WHAT THE TASK REQUIRES = Work through the records below and copy every line that includes "text".

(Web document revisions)
==*==

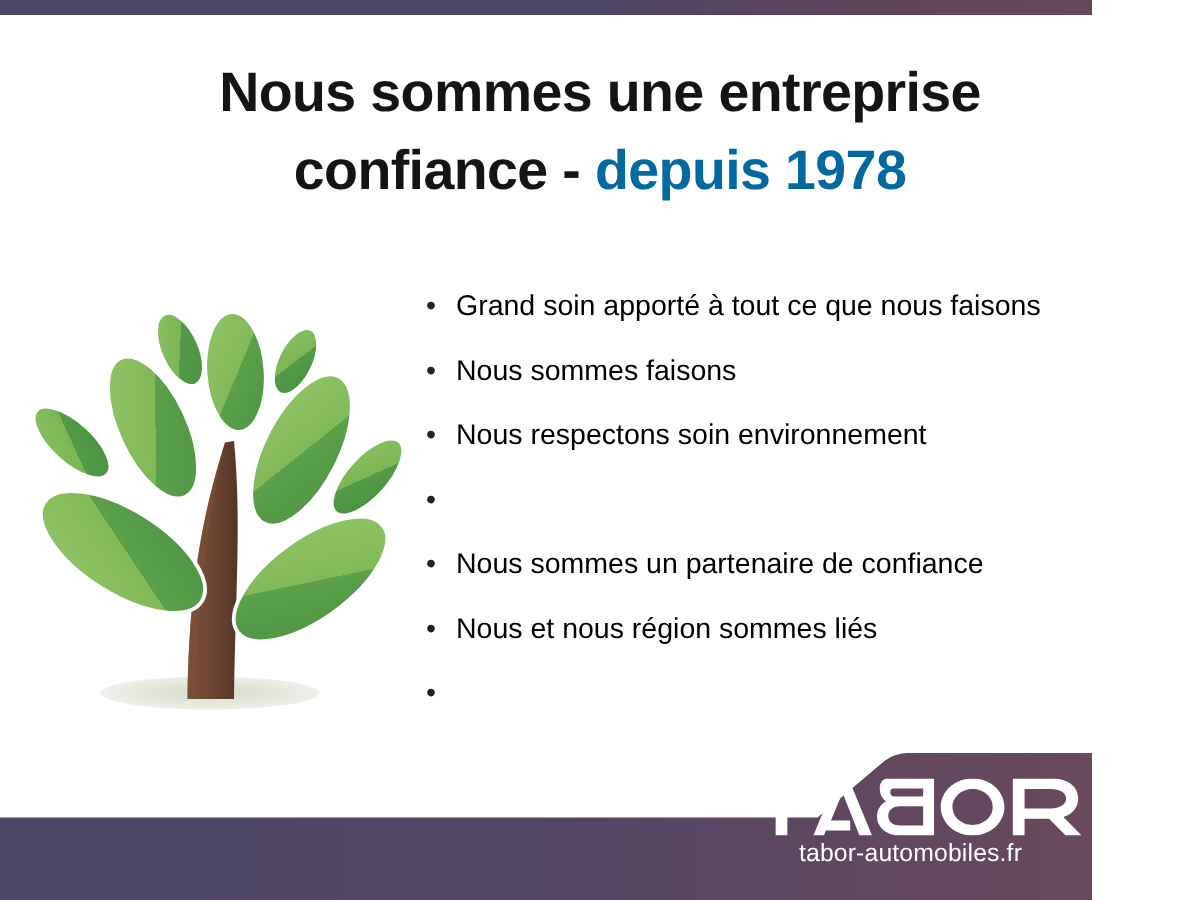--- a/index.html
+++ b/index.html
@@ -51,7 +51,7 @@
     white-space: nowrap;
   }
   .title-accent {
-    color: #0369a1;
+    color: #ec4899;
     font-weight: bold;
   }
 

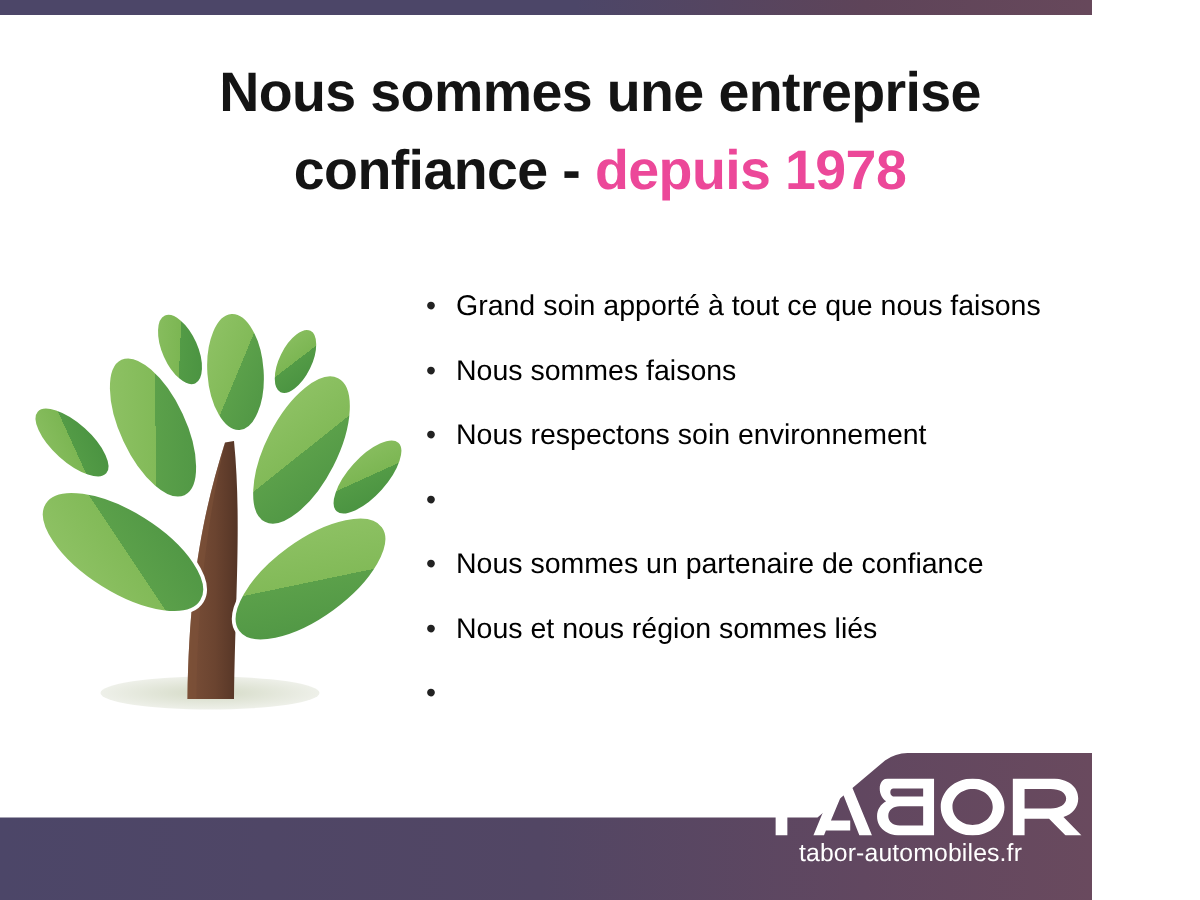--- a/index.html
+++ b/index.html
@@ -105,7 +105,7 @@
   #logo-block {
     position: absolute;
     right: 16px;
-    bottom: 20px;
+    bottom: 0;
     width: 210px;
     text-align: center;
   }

==*==

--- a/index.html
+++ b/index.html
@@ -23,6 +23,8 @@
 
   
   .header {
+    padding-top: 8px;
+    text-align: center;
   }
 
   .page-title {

==*==

OUTPUT FOR THIS TASK =
     text-align: center;
+    text-align: center;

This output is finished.